Malpractice claim dismissed after Plaintiff's standard of care expert is stricken
Jennifer Gagern sued Dr. Ian McLaren and Providence Hospital for malpractice. The Defendants' attorneys immediately hounded her attorneys for a date to depose her expert witness. She did not immediately comply and the defense attorneys went to court in three consecutive months seeking sanctions and an order to compel. The deposition was set, however, Gagern's attorneys apparently bungled a partial payment to the expert, who then failed to appear for his scheduled deposition. The defense then asked the Court to strike the expert and to summarily dispose of the malpractice case--which now had no supporting expert witness.
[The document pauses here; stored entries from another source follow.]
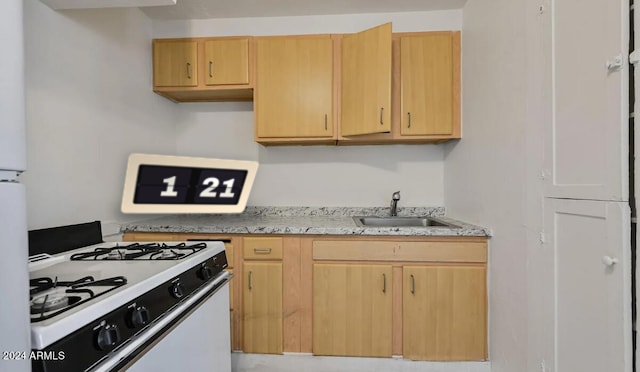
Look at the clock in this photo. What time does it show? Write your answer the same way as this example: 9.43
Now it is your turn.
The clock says 1.21
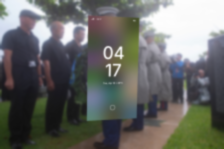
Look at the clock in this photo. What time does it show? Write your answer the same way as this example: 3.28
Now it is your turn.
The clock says 4.17
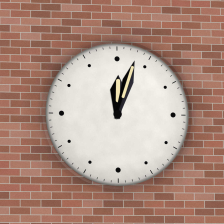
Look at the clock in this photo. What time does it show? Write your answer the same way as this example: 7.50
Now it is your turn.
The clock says 12.03
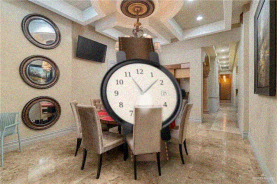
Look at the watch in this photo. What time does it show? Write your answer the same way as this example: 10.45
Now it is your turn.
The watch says 11.08
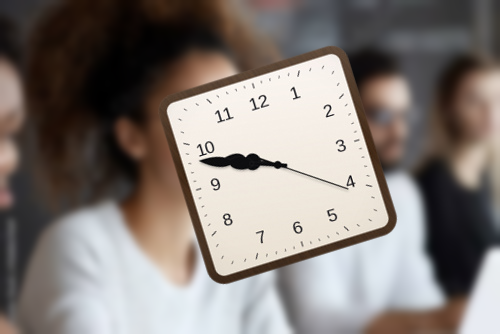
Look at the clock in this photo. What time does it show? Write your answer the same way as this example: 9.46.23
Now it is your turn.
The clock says 9.48.21
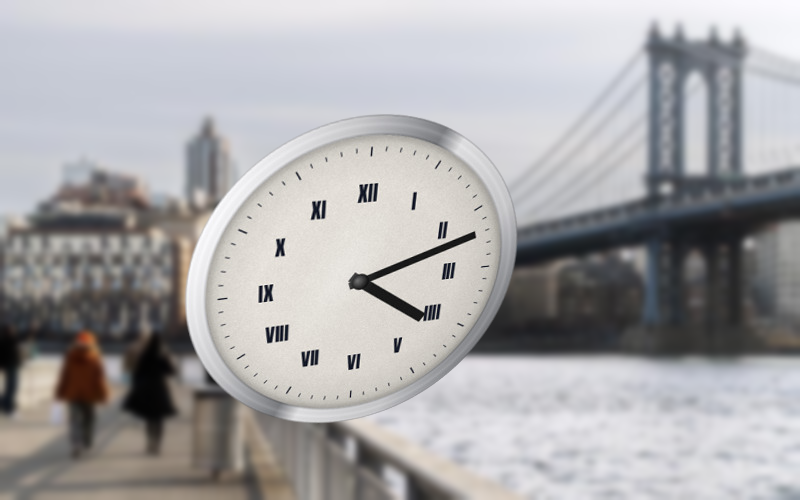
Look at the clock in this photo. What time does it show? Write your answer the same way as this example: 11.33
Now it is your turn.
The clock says 4.12
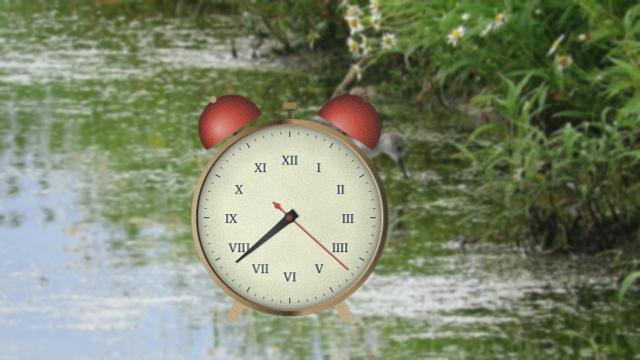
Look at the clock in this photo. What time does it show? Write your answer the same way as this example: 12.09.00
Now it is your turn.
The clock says 7.38.22
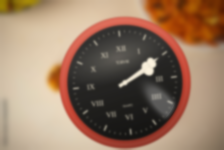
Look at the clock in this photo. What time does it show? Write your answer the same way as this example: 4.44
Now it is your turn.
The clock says 2.10
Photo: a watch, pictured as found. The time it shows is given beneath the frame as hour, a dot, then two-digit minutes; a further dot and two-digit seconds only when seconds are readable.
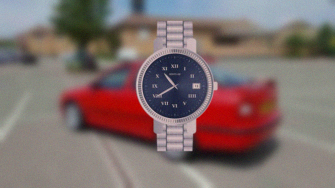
10.40
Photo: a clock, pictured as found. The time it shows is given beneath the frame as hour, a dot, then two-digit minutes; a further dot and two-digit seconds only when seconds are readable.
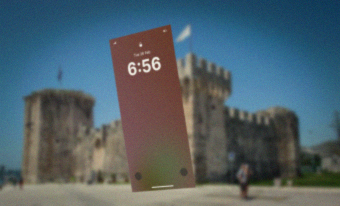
6.56
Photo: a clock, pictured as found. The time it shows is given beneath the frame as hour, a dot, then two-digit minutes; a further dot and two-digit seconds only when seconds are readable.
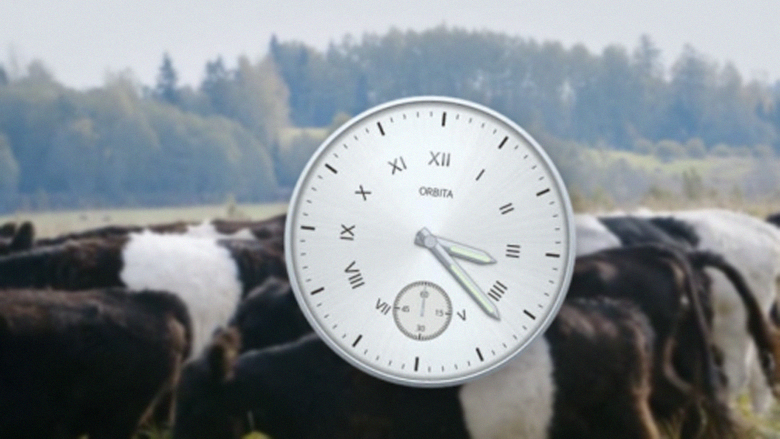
3.22
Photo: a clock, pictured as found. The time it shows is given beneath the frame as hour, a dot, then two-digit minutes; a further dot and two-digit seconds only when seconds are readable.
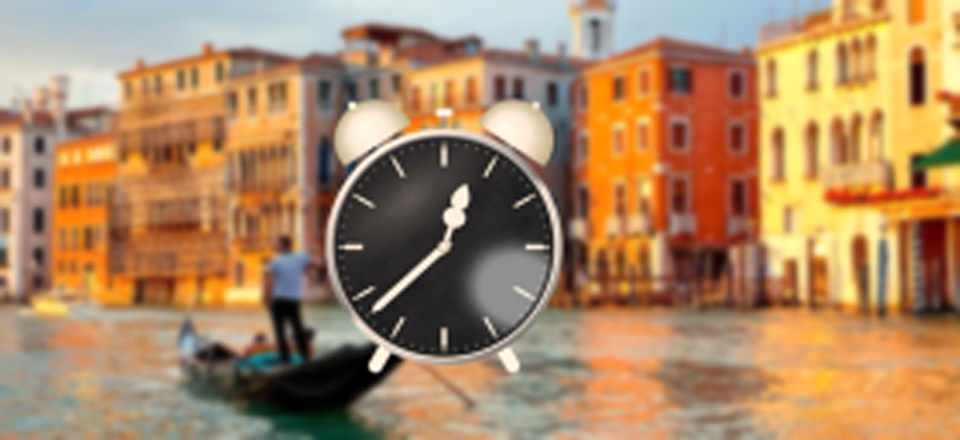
12.38
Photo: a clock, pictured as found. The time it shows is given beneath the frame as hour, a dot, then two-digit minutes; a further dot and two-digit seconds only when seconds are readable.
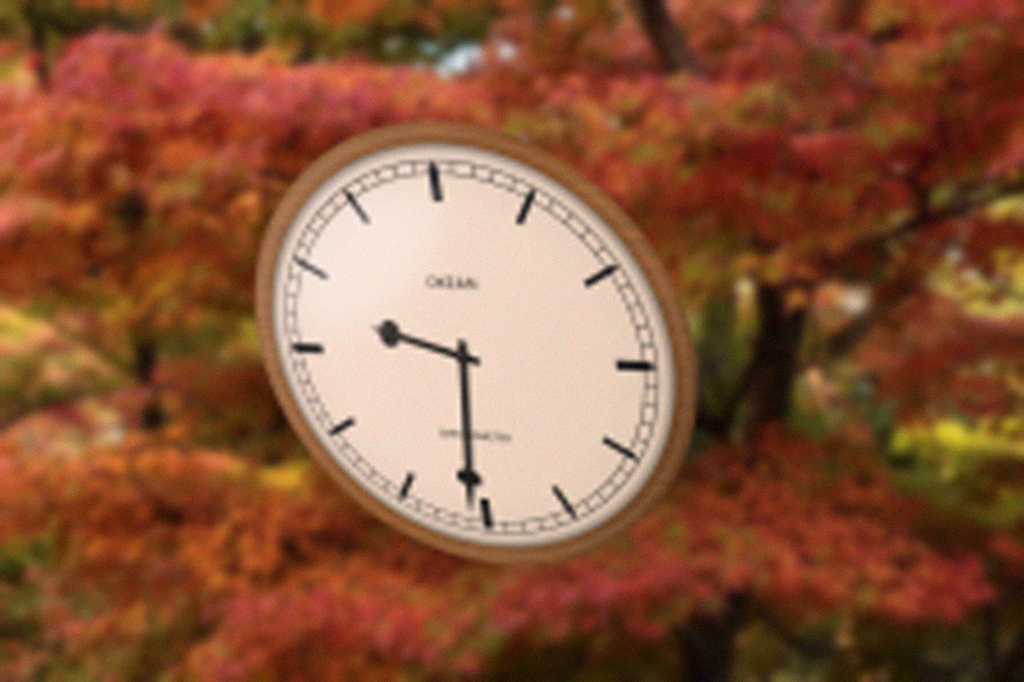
9.31
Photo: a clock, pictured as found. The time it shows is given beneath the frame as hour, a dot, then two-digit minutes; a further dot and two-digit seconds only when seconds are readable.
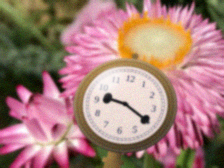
9.20
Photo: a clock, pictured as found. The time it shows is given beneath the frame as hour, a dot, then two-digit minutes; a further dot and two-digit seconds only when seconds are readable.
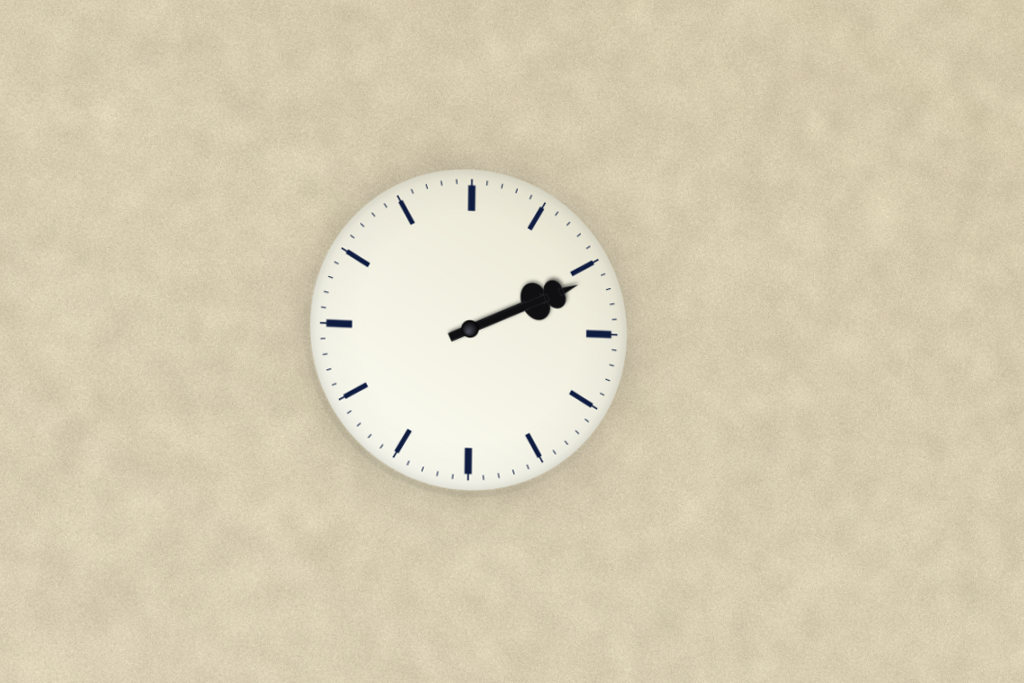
2.11
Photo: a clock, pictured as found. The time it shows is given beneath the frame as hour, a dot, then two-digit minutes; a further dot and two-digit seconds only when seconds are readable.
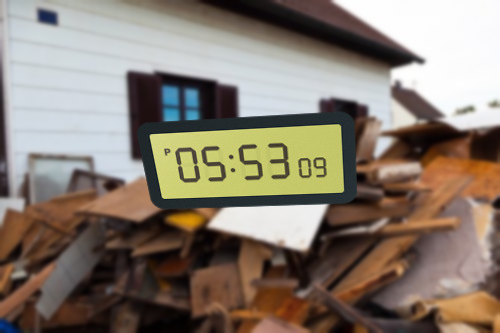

The trial judge granted summary disposition and Gagern appealed. She argued that she had made legitimate and reasonable efforts to comply with discovery demands, and that the expert's sudden non-compliance should not prejudice her claim. The Court rejected Gagern's arguments, and in stark contrast to a recent decision involving the Auto Club, the judges held that she was accountable for the expert's failure to appear. The judges ruled that Gagern's history of failing to immediately provide the expert's deposition on demand, coupled with his failure to appear at the delayed deposition, demonstrated "willful" non-compliance. Therefore, he was properly stricken as a witness and the case was properly dismissed. In a contemporaneous case, the Court of Appeals overturned a verdict for the injury claimaint against the Auto Club because the trial judge had refused to allow the non-compliant Auto Club expert to testify, after the expert doctor refused to comply with a valid subpoena.